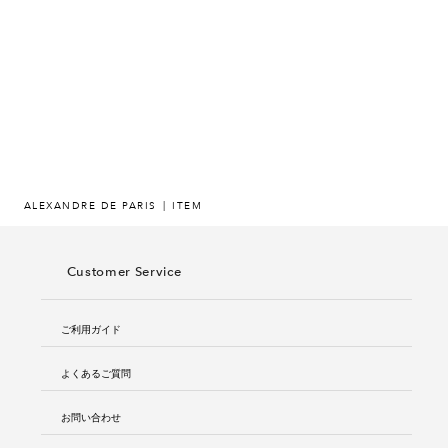
ヒストリー
クラフトマンシップ
ストア
ニュース
ALEXANDRE DE PARIS
ITEM
お修理について
Customer Service
ご利用ガイド
よくあるご質問
お問い合わせ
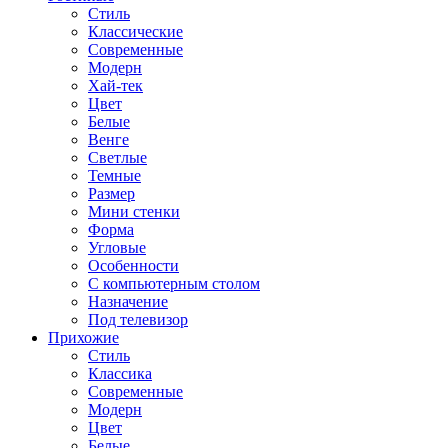
Стиль
Классические
Современные
Модерн
Хай-тек
Цвет
Белые
Венге
Светлые
Темные
Размер
Мини стенки
Форма
Угловые
Особенности
С компьютерным столом
Назначение
Под телевизор
Прихожие
Стиль
Классика
Современные
Модерн
Цвет
Белые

■ ■ ■ ■ ■ ■ ■

### INSTRUCTION
Update the text of both entries, replacing every "Стиль" with "Дизайн" and leaving everything else unchanged. Leave the pictures out of your answer.

### SOLUTION TO THE EXERCISE
ヒストリー
クラフトマンシップ
ストア
ニュース
ALEXANDRE DE PARIS
ITEM
お修理について
Customer Service
ご利用ガイド
よくあるご質問
お問い合わせ
Дизайн
Классические
Современные
Модерн
Хай-тек
Цвет
Белые
Венге
Светлые
Темные
Размер
Мини стенки
Форма
Угловые
Особенности
С компьютерным столом
Назначение
Под телевизор
Прихожие
Дизайн
Классика
Современные
Модерн
Цвет
Белые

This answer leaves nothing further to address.